### [DIRECTIONS FOR THIS TASK]
In the passage on statutory remedies below, rewrite the paragraph beginning "It appears that in Bani v Maersk" as a shorter summary that keeps its main facts.

### [PASSAGE FOR REVIEW]
■ ■ ■ ■ ■ ■ ■

It appears that in Bani v Maersk the court took the view that the provisions of ss. 63 and 64 of the Labour Act on unfair termination fall under the third class of cases set out by Willes J. The House of Lords in the case of Barraclough v Brown [1897] A.C. 615, endorsed these principles of the common law stated in Willes J's dictum. The facts of that case are as follows. Section 47 of the Aire and Calder Navigation Act of 1889 provided that if any vessel should be sunk in any part of the navigation of the river Ouse and if the owner should not remove it, it shall be lawful for the undertakers to remove the vessel and the 'undertakers may, if they think fit, recover such expenses from the owner of such vessel in a court of summary jurisdiction.' The undertakers having removed a sunken vessel, sued in the High Court for recovery of the expenses from the owners of the vessel. On an objection as to jurisdiction, it was held by the House of Lords that the right conferred by the statute to recover the expenses not being a common law right, but a right created by the statute which itself provided for the remedy in a court of summary jurisdiction, the normal remedy of a direct approach to the High Court was excluded. In other words where a statute creates a new right which did not previously  exist apart from the statute creating it, and the same statute goes on to provide a remedy and a method of enforcing it, it is that method that must prevail.

■ ■ ■ ■ ■ ■ ■

### [Stored data entries]
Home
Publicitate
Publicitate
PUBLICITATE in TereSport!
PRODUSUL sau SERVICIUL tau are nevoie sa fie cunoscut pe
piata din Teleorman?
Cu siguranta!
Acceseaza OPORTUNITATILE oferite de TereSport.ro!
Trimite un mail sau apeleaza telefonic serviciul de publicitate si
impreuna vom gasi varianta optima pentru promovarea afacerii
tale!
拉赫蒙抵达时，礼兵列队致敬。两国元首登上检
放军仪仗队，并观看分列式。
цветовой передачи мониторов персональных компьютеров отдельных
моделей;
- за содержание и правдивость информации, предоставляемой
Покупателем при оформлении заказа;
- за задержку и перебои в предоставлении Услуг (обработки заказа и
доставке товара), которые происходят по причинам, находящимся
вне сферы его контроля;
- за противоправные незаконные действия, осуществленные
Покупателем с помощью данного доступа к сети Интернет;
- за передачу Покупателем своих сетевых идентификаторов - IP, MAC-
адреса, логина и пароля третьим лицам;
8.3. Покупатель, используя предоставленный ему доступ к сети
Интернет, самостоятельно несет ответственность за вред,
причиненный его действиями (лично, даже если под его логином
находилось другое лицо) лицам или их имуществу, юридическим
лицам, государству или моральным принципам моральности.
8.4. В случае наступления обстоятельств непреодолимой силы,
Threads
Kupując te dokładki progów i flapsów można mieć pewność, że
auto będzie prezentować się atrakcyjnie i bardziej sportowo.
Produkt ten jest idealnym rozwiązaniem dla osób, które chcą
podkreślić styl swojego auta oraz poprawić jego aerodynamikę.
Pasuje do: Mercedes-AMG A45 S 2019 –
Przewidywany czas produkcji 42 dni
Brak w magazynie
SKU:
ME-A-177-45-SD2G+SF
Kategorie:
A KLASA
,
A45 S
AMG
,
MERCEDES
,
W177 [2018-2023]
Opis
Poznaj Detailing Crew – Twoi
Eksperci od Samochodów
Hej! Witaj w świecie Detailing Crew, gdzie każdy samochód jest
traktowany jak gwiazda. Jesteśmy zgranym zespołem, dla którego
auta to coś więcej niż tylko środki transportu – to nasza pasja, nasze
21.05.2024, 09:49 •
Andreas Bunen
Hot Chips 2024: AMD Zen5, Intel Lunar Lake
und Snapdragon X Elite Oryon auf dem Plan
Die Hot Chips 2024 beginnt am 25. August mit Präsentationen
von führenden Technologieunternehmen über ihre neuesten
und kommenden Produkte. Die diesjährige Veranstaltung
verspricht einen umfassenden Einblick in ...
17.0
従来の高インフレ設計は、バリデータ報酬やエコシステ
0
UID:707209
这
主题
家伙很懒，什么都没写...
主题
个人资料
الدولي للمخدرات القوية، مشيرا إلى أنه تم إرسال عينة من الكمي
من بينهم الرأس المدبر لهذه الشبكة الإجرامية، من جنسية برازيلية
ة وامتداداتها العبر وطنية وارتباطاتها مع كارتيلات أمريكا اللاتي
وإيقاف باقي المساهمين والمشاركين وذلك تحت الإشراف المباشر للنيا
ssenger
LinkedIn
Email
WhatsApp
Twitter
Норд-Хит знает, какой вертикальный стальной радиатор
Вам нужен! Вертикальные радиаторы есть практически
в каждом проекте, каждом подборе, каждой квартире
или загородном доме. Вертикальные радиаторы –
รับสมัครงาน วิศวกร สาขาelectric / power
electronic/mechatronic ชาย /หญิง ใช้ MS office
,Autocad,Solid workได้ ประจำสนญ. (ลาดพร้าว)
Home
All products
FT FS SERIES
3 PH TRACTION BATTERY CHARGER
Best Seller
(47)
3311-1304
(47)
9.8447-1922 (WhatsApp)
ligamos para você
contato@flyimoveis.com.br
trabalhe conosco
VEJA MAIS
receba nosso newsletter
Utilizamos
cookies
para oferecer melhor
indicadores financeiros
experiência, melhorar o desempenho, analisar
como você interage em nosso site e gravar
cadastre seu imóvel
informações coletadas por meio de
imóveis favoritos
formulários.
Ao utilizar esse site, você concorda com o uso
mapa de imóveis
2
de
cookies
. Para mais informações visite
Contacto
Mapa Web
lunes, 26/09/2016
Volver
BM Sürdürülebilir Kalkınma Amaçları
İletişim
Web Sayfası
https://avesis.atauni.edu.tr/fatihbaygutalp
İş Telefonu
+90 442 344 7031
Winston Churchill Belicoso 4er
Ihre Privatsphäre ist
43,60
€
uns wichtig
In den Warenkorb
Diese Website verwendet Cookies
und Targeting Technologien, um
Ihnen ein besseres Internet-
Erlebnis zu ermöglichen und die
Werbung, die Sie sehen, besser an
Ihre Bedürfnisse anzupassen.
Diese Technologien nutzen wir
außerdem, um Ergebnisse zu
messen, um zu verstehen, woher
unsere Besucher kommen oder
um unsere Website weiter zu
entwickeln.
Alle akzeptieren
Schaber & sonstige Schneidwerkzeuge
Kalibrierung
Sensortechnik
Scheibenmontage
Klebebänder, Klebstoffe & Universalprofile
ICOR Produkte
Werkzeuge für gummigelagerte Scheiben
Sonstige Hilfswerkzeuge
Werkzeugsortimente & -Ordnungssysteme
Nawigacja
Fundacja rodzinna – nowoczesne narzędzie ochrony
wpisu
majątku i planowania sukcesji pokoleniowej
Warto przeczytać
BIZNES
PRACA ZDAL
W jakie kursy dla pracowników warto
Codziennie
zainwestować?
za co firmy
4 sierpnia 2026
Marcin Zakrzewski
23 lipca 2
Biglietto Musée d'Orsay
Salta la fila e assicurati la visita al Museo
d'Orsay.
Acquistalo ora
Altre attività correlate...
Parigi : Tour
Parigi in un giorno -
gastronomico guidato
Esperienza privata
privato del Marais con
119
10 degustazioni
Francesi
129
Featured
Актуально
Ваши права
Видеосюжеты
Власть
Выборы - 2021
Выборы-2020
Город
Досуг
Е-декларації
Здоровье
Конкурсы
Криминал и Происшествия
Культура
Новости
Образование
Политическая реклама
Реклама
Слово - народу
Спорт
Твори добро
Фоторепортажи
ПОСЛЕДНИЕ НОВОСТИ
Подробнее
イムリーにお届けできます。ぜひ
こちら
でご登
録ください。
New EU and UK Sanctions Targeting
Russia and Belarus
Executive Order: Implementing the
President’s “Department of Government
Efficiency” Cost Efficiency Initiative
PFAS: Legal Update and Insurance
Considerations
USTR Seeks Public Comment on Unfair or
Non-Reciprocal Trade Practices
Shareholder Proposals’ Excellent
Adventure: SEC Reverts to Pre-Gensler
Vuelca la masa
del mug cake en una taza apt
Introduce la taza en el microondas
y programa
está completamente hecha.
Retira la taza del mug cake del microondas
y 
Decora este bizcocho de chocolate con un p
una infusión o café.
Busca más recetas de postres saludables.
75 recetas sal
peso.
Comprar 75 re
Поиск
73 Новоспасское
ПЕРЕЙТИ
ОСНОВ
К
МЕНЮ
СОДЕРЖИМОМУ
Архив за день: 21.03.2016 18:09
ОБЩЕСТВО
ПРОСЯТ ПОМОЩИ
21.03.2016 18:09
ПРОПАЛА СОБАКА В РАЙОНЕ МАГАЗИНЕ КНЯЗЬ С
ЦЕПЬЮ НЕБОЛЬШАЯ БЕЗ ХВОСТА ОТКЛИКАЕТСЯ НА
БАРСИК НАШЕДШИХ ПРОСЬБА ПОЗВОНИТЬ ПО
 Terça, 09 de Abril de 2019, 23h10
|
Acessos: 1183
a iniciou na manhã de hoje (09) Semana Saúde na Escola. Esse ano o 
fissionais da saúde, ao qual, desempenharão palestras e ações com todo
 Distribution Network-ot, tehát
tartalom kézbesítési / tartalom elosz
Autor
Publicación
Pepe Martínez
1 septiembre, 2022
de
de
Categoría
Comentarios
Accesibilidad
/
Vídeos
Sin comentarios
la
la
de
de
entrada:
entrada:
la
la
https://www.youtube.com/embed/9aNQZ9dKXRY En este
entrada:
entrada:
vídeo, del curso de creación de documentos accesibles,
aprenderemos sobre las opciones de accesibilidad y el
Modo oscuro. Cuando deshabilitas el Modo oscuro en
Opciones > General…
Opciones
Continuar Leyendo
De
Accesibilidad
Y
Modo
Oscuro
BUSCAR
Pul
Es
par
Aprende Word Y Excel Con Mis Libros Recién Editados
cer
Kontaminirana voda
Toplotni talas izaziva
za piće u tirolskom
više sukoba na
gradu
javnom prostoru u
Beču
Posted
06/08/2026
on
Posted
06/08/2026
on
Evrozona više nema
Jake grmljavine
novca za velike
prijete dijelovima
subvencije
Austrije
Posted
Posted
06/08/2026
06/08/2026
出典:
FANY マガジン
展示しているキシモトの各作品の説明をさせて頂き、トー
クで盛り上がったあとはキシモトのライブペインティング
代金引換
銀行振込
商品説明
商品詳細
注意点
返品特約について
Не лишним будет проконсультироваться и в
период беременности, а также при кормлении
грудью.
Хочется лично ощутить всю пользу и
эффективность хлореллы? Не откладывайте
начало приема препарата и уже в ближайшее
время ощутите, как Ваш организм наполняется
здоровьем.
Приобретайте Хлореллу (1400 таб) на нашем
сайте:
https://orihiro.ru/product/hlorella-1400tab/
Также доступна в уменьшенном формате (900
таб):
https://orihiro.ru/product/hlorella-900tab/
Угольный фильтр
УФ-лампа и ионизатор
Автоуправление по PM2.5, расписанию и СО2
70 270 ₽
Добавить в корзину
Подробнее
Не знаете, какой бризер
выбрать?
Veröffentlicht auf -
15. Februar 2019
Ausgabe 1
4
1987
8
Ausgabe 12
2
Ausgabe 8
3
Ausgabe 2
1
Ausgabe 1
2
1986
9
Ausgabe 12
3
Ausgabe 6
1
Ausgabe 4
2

■ ■ ■ ■ ■ ■ ■

### [REPLY]
In Bani v Maersk, the court apparently placed the unfair termination provisions of ss. 63 and 64 of the Labour Act in the third class of cases set out by Willes J. The House of Lords endorsed the common law principles in Willes J's dictum in Barraclough v Brown [1897] A.C. 615. In that case, Section 47 of the Aire and Calder Navigation Act of 1889 allowed the undertakers to remove a vessel sunk in the navigation of the river Ouse if its owner did not. They could then recover the expenses from the owner in a court of summary jurisdiction. After removing a sunken vessel, the undertakers sued the owners in the High Court. On an objection to jurisdiction, the House of Lords held that the right to recover was created by the statute, not by common law, and that the statute itself supplied the remedy in a court of summary jurisdiction. Going directly to the High Court was therefore excluded. The principle is that when a statute creates a new right and also provides a remedy and a method of enforcing it, that method must prevail.